Every theoretical property we admired has a computational benefit. The mathematics isn’t just “correct” – it’s efficient.

Scalability

How does BRR scale as surveys grow larger?

For $H$ strata:

  • Storage: $O(H \log H)$ (since $R = O(H)$ but typically $R = 2^{\lceil \log_2 H \rceil} < 2H$)
  • Generation time: $O(H \log H)$
  • Replicate weight computation: $O(NH)$ where $N$ is sample size
  • Variance computation: $O(NR) = O(NH)$

This is nearly optimal – we can’t do better than $O(N)$ since we must process every observation at least once.

Even for hypothetical massive surveys with $H = 10{,}000$ strata:

  • $R = 16{,}384$ replicates
  • Matrix storage: $\sim$20 MB
  • Generation: milliseconds
  • Practical? Absolutely.

The scalability isn’t just good – it’s effectively unlimited for any realistic survey design.

The Full Circle

We started with Hadamard studying determinants in 1893. We’ve arrived at health researchers in 2025 computing confidence intervals for obesity prevalence in milliseconds.

The path from abstract mathematics to practical impact is rarely this direct. But when mathematical structure aligns perfectly with a practical problem, the solution is both beautiful and effortless.
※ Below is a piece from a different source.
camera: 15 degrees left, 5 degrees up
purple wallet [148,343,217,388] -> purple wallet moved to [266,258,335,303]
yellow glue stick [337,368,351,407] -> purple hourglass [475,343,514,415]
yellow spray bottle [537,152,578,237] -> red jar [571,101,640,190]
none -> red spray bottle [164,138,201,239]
Hadamard matrices don’t just solve the BRR problem – they solve it with such elegance that the computation becomes invisible. That’s the hallmark of truly great mathematics applied well.


Closing Thoughts

The story of Hadamard matrices and BRR is a reminder that the boundaries between “pure” and “applied” mathematics are more permeable than they first appear. Hadamard sought to understand determinants. McCarthy sought to estimate variances. The connection between these goals wasn’t obvious, but it was profound.

When you next see “replicate weights” in a survey dataset, remember the 132-year journey from French academia to American statistical agencies to your analysis. Remember the orthogonality that makes it work, the recursion that makes it fast, and the history that makes it remarkable.

And perhaps most importantly: remember that today’s abstract mathematics – whatever seems purely theoretical, whatever lacks obvious application – may be tomorrow’s indispensable tool. The mathematics is patient. It waits to be discovered, not invented.